- _Short task 1_: Collect every line of the listing below that contains the string "xmlns", treating uppercase and lowercase letters as different.

---+---

The AC Cobra is a car most petrolheads would swap for their least useful limb if it meant they could own one, which is why the 2017 378 remake is kind of a big deal. Here are ten things you should know.
Given that you will soon be able to buy the 2017 remake of the AC Cobra 378, a two-seater roadster that should need absolutely no introduction if you are a true petrolhead, we thought it was time to share some wisdom on both the old classic and its forthcoming modern-day interpretation.
1) Two absurd power outputs will be available
You would be forgiven for thinking the AC Cobra 378 gets its name from the total horsepower, but it is actually a reference to the cubic inch capacity of the V8 engine. The less powerful naturally aspirated 6.2-litre General Motors engine (no Ford V8 here like in the original, sadly) generates 440bhp, while bolting on a supercharger takes the total to 550bhp.
2) The new AC Cobra should be more reliable
Much of the underlying hardware is the same as on the original AC Cobra, including the ladder chassis and the iconic design, but it is now complimented by a modern gearbox, modern electronic control unit (ECU), modern brakes and power steering to make it more livable. Even air conditioning is an option.
Purists will, of course, shun the notion of swapping the original parts for modern-day equivalents (and that GM-sourced engine), but everyone else will probably appreciate the quasi-modern setup that will keep it from falling apart as easily.

---+---

- _Short task 2_: Reproduce the AC Cobra article above in full, word for word.

---+---

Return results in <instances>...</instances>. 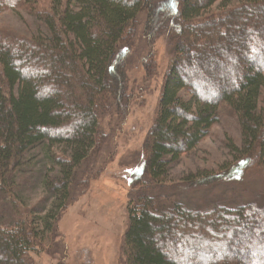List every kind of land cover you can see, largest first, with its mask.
Returning a JSON list of instances; mask_svg holds the SVG:
<instances>
[{
  "label": "trees",
  "instance_id": "obj_1",
  "mask_svg": "<svg viewBox=\"0 0 264 264\" xmlns=\"http://www.w3.org/2000/svg\"><path fill=\"white\" fill-rule=\"evenodd\" d=\"M40 1L0 0V13L25 4L33 12ZM228 1L162 5L174 31L171 60L142 147V168L130 179L123 264H264V205L191 210L172 200L173 193L159 192L168 188L170 166L207 136L222 109L235 117L243 145L228 177L264 167V107L259 106L264 0H244L232 8ZM41 12L34 15L44 32L21 38L0 34V264H33L30 254L46 240L42 232H55L78 169L101 148V116L123 118L127 111L120 46L133 38L132 26L142 13L146 36L157 29L153 0H48ZM200 52L212 58L191 66L190 58ZM54 147L65 151L51 155ZM36 148L56 170L43 177L44 189L55 199L45 213L21 202L15 181ZM204 176L206 184L216 179ZM196 178L189 175L182 183L199 184ZM35 213L42 216L35 219Z\"/></svg>",
  "mask_w": 264,
  "mask_h": 264
},
{
  "label": "rangeland",
  "instance_id": "obj_2",
  "mask_svg": "<svg viewBox=\"0 0 264 264\" xmlns=\"http://www.w3.org/2000/svg\"><path fill=\"white\" fill-rule=\"evenodd\" d=\"M242 1L229 0L227 3L232 8ZM167 3L174 6V0H153L157 29L150 38L144 29L146 14L142 13L132 26L133 38L120 46L119 54L125 59V86L130 100L127 111L123 118L114 113L101 116V148L90 154L78 169L70 188V200L55 232L47 235L42 232L46 240L30 254L33 264H123L121 247L128 223L126 202L131 188L130 179L142 168V147L155 121L163 80L171 60L169 37L174 31L169 25L172 22L168 16L170 11L162 6ZM47 7L48 0H41L32 7L33 12L29 4L7 7L0 13V34L21 38L34 34L37 29L44 32L34 14L45 12ZM217 7L218 4L212 6L211 13ZM210 58L212 56L204 52L194 53L190 65ZM220 67L228 76L229 69L223 64ZM229 77L224 81L229 82ZM179 96L183 100L189 99L185 92H180ZM259 106L264 107V89ZM242 146L235 117L224 109L219 110L218 123L191 152L181 155L170 166L166 178L168 188L159 192L165 196L173 193L172 200L191 210L221 205L237 207L247 203L264 205V167L251 166L242 169L240 175L228 177L237 166V149ZM64 151L63 147H54L50 153ZM25 159L21 176L19 174L15 178L21 202L28 206H41L43 213L48 212L55 199L44 189L43 177L49 170L52 176L56 175L55 169L46 162L40 148L29 151ZM204 174L213 175L216 179L206 184L201 180L206 178ZM189 175H195L196 182L200 183L183 184L182 180ZM171 187L174 191H170ZM41 216L37 213L34 218ZM39 227L41 231V224Z\"/></svg>",
  "mask_w": 264,
  "mask_h": 264
}]
</instances>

---+---

- _Full response 1_:
  "mask_svg": "<svg viewBox=\"0 0 264 264\" xmlns=\"http://www.w3.org/2000/svg\"><path fill=\"white\" fill-rule=\"evenodd\" d=\"M40 1L0 0V13L25 4L33 12ZM228 1L162 5L174 31L171 60L142 147V168L130 179L123 264H264V205L191 210L172 200L173 193L159 192L168 188L170 166L207 136L222 109L235 117L243 145L228 177L264 167V107L259 106L264 0H244L232 8ZM41 12L34 15L44 32L21 38L0 34V264H33L30 254L46 240L42 232H55L78 169L101 148V116L123 118L127 111L120 46L133 38L132 26L142 13L146 36L157 29L153 0H48ZM200 52L212 58L191 66L190 58ZM54 147L65 151L51 155ZM36 148L56 170L43 177L44 189L55 199L45 213L21 202L15 181ZM204 176L206 184L216 179ZM196 178L189 175L182 183L199 184ZM35 213L42 216L35 219Z\"/></svg>",
  "mask_svg": "<svg viewBox=\"0 0 264 264\" xmlns=\"http://www.w3.org/2000/svg\"><path fill=\"white\" fill-rule=\"evenodd\" d=\"M242 1L229 0L227 3L232 8ZM167 3L174 6V0H153L157 29L150 38L144 29L146 14L142 13L132 26L133 38L120 46L119 54L125 59V86L130 100L127 111L123 118L114 113L101 116V148L90 154L78 169L70 188V200L55 232L47 235L42 232L46 240L30 254L33 264H123L121 247L128 223L126 202L131 188L130 179L142 168V147L155 121L163 80L171 60L169 37L174 31L169 25L172 22L168 16L170 11L162 6ZM47 7L48 0H41L32 7L33 12L29 4L7 7L0 13V34L21 38L34 34L37 29L44 32L34 14L45 12ZM217 7L218 4L212 6L211 13ZM210 58L212 56L204 52L194 53L190 65ZM220 67L228 76L229 69L223 64ZM229 77L224 81L229 82ZM179 96L183 100L189 99L185 92H180ZM259 106L264 107V89ZM242 146L235 117L224 109L219 110L218 123L191 152L181 155L170 166L166 178L168 188L159 192L165 196L173 193L172 200L191 210L221 205L237 207L247 203L264 205V167L251 166L242 169L240 175L228 177L237 166V149ZM64 151L63 147H54L50 153ZM25 159L21 176L19 174L15 178L21 202L28 206H41L43 213L48 212L55 199L44 189L43 177L49 170L52 176L56 175L55 169L46 162L40 148L29 151ZM204 174L213 175L216 179L206 184L201 180L206 178ZM189 175H195L196 182L200 183L183 184L182 180ZM171 187L174 191H170ZM41 216L37 213L34 218ZM39 227L41 231V224Z\"/></svg>",

- _Full response 2_:
The AC Cobra is a car most petrolheads would swap for their least useful limb if it meant they could own one, which is why the 2017 378 remake is kind of a big deal. Here are ten things you should know.
Given that you will soon be able to buy the 2017 remake of the AC Cobra 378, a two-seater roadster that should need absolutely no introduction if you are a true petrolhead, we thought it was time to share some wisdom on both the old classic and its forthcoming modern-day interpretation.
1) Two absurd power outputs will be available
You would be forgiven for thinking the AC Cobra 378 gets its name from the total horsepower, but it is actually a reference to the cubic inch capacity of the V8 engine. The less powerful naturally aspirated 6.2-litre General Motors engine (no Ford V8 here like in the original, sadly) generates 440bhp, while bolting on a supercharger takes the total to 550bhp.
2) The new AC Cobra should be more reliable
Much of the underlying hardware is the same as on the original AC Cobra, including the ladder chassis and the iconic design, but it is now complimented by a modern gearbox, modern electronic control unit (ECU), modern brakes and power steering to make it more livable. Even air conditioning is an option.
Purists will, of course, shun the notion of swapping the original parts for modern-day equivalents (and that GM-sourced engine), but everyone else will probably appreciate the quasi-modern setup that will keep it from falling apart as easily.